• Pain · Apr 1999

    Self efficacy as a mediator of the relationship between pain intensity, disability and depression in chronic pain patients.

    • Paul Arnstein, Margaret Caudill, Carol Lynn Mandle, Anne Norris, and Ralph Beasley.
    • Boston College, 140 Commonwealth Avenue, Chestnut Hill, MA 02167, USA Dartmouth-Hitchcock Pain Clinic, Manchester, NH, USA Concord Hospital, Concord, NH, USA Beth-Israel Deaconess Medical Center, Boston, MA, USA Harvard Medical School, Boston, MA, USA.
    • Pain. 1999 Apr 1; 80 (3): 483-491.

    AbstractTo clarify the relationships between physical, and psychosocial components of chronic pain, a path analytic model was tested conceptualizing self efficacy as a mediator of disability. In turn, disability was hypothesized to mediate depression. This model could help explain the circumstances under which disability develops and why so many chronic pain patients become depressed.
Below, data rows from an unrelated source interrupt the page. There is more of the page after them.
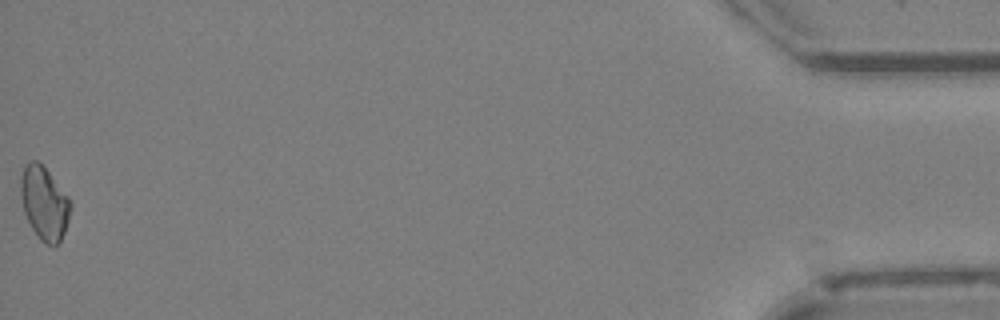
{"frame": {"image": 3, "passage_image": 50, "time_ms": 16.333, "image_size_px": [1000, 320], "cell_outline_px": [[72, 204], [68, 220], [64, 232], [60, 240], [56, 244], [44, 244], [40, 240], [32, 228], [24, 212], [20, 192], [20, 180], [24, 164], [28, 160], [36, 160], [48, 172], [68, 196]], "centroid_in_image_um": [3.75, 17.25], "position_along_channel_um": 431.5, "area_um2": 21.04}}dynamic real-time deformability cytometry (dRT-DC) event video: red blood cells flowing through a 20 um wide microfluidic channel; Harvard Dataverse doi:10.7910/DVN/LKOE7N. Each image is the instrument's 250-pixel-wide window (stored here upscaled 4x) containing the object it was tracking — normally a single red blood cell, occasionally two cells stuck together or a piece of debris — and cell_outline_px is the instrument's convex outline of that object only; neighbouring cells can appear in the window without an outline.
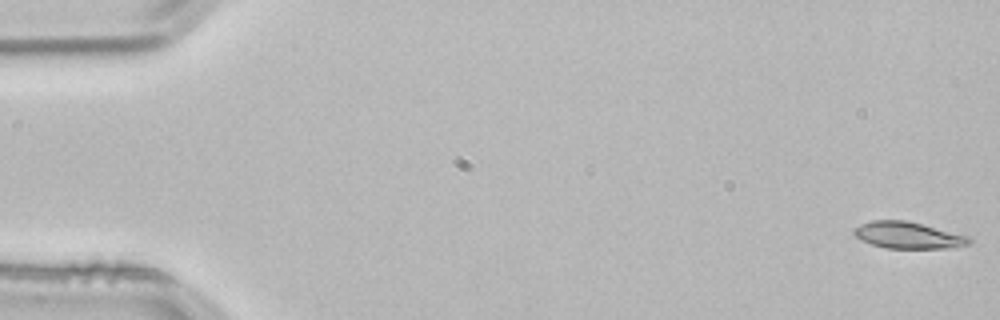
{"species": "common noctule bat (a hibernating species)", "species_latin": "Nyctalus noctula", "temperature_condition": "room temperature", "stored_images_in_passage": 3, "camera_frame_rate_fps": 3000, "um_per_image_px": 0.085, "animal": {"sex": "male", "body_mass_g": 21.5, "forearm_length_mm": 52.0}, "frame": {"image": 1, "passage_image": 1, "time_ms": 0.0, "image_size_px": [1000, 320], "cell_outline_px": [[972, 244], [956, 248], [884, 248], [860, 240], [852, 232], [860, 224], [872, 220], [904, 220], [972, 236]], "centroid_in_image_um": [77.26, 20.01], "position_along_channel_um": 7.7, "area_um2": 18.09}}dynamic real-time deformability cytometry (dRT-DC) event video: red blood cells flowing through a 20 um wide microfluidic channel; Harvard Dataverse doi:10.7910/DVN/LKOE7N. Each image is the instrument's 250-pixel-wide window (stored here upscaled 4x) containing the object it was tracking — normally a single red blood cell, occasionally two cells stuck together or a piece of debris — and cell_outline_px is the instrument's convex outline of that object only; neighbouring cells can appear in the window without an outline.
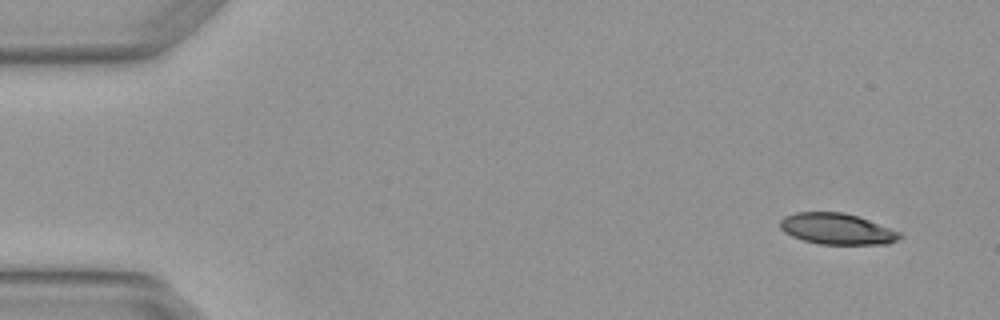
{"species": "Egyptian fruit bat (a non-hibernating species)", "species_latin": "Rousettus aegyptiacus", "temperature_condition": "warm", "stored_images_in_passage": 3, "camera_frame_rate_fps": 3000, "um_per_image_px": 0.085, "animal": {"sex": "female"}, "frame": {"image": 1, "passage_image": 1, "time_ms": 0.0, "image_size_px": [1000, 320], "cell_outline_px": [[904, 236], [888, 244], [820, 244], [804, 240], [792, 236], [784, 232], [780, 228], [780, 220], [784, 216], [796, 212], [844, 212], [868, 220], [900, 232]], "centroid_in_image_um": [71.12, 19.45], "position_along_channel_um": 13.9, "area_um2": 21.56}}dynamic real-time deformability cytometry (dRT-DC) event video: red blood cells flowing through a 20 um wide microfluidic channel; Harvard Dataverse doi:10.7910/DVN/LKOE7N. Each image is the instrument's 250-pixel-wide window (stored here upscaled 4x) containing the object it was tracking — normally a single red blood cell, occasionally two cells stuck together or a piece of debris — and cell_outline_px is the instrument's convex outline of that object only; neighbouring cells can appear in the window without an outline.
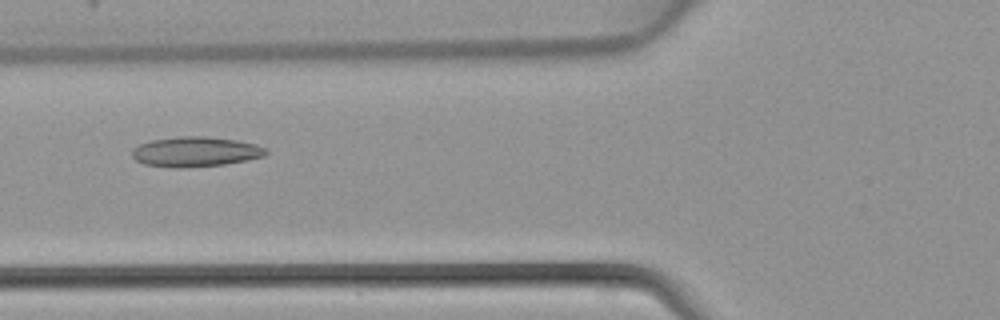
{"species": "common noctule bat (a hibernating species)", "species_latin": "Nyctalus noctula", "temperature_condition": "warm", "stored_images_in_passage": 44, "camera_frame_rate_fps": 3000, "um_per_image_px": 0.085, "animal": {"sex": "female", "body_mass_g": 22.7, "forearm_length_mm": 54.2}, "frame": {"image": 1, "passage_image": 17, "time_ms": 5.333, "image_size_px": [1000, 320], "cell_outline_px": [[268, 152], [264, 156], [248, 160], [224, 164], [188, 168], [172, 168], [144, 164], [136, 160], [132, 156], [132, 148], [140, 144], [152, 140], [180, 136], [204, 136], [236, 140], [256, 144], [268, 148]], "centroid_in_image_um": [16.63, 12.9], "position_along_channel_um": 109.2, "area_um2": 23.58}}
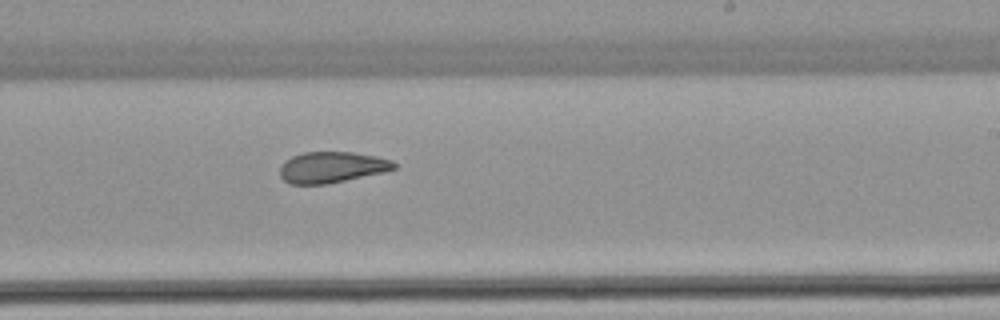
{"frame": {"image": 2, "passage_image": 27, "time_ms": 8.667, "image_size_px": [1000, 320], "cell_outline_px": [[396, 168], [388, 172], [328, 184], [288, 184], [280, 176], [280, 168], [284, 160], [292, 156], [304, 152], [352, 152], [376, 156], [392, 160], [396, 164]], "centroid_in_image_um": [28.23, 14.22], "position_along_channel_um": 260.8, "area_um2": 20.98}}
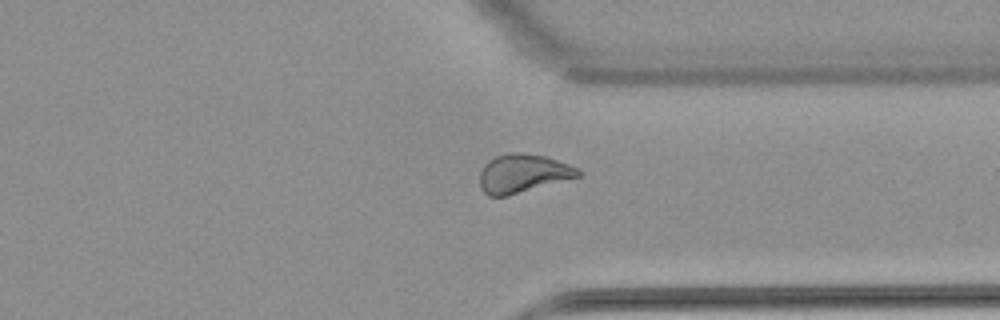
{"frame": {"image": 3, "passage_image": 34, "time_ms": 11.0, "image_size_px": [1000, 320], "cell_outline_px": [[580, 176], [508, 196], [488, 196], [480, 188], [480, 172], [484, 164], [488, 160], [496, 156], [512, 152], [520, 152], [544, 156], [568, 164], [576, 168], [580, 172]], "centroid_in_image_um": [44.39, 14.75], "position_along_channel_um": 367.0, "area_um2": 21.96}}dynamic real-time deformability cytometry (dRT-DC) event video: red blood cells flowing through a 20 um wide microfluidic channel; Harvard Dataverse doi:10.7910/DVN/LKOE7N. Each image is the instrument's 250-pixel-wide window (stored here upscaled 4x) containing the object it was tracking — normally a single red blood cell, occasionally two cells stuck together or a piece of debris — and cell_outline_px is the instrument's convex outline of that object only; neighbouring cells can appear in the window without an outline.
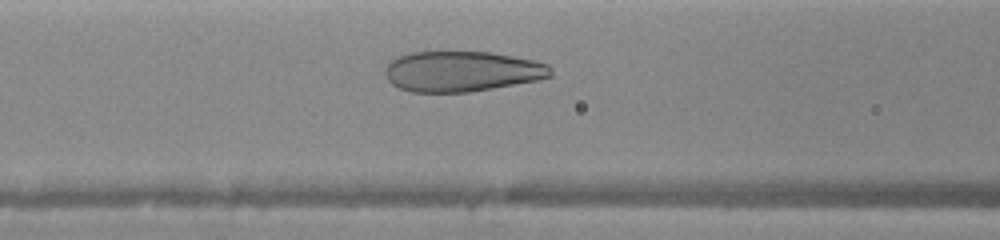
{"species": "human", "species_latin": "Homo sapiens", "temperature_condition": "warm", "stored_images_in_passage": 22, "camera_frame_rate_fps": 3000, "um_per_image_px": 0.085, "donor": {"sex": "female"}, "frame": {"image": 1, "passage_image": 6, "time_ms": 1.333, "image_size_px": [1000, 240], "cell_outline_px": [[552, 76], [536, 80], [492, 88], [468, 92], [412, 92], [400, 88], [392, 84], [384, 76], [384, 68], [396, 56], [412, 52], [492, 52], [532, 60], [548, 64], [552, 68]], "centroid_in_image_um": [39.22, 6.06], "position_along_channel_um": 127.4, "area_um2": 39.02}}
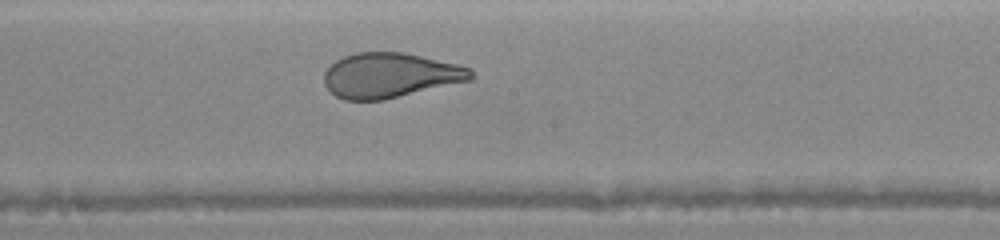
{"frame": {"image": 2, "passage_image": 14, "time_ms": 3.333, "image_size_px": [1000, 240], "cell_outline_px": [[476, 76], [472, 80], [384, 100], [344, 100], [336, 96], [324, 84], [324, 72], [336, 60], [344, 56], [356, 52], [400, 52], [420, 56], [456, 64], [472, 68]], "centroid_in_image_um": [33.18, 6.41], "position_along_channel_um": 215.0, "area_um2": 38.44}}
Questionnaires from 126 chronic pain patients (without prior depression) were reviewed from three pain clinics. Hypothesized and alternate models were tested using separate regression equations to identified models which best fit these data. Regression analysis supported that self efficacy partially mediates the relationship between pain intensity and disability. This model accounted for 47% of the explained variance in disability (P < 0.001). Six additional variables that were significantly related to disability in preliminary analysis, added to the explained variance in disability (R2 = 0.56), with gender and pain location paths remaining significant. In separate regression analyses, disability was found to partially mediate the relationship between pain intensity and depression (b = 0.47-0.33). This model accounted for 26% of the explained variance in depression. The addition of self efficacy to this model supported it as a stronger mediator (R2 = 0.32), and suggested that support for disability as a mediator of depression was a spurious finding. Both pain intensity and self efficacy contribute to the development of disability and depression in patients with chronic pain. Therefore, the lack of belief in ones own ability to manage pain, cope and function despite persistent pain, is a significant predictor of the extent to which individuals with chronic pain become disabled and/or depressed. Nevertheless, these mediators did not eliminate the strong impact that high pain intensity has on disability and depression. Therefore, therapy should target multiple goals, including: pain reduction, functional improvement and the enhancement of self efficacy beliefs.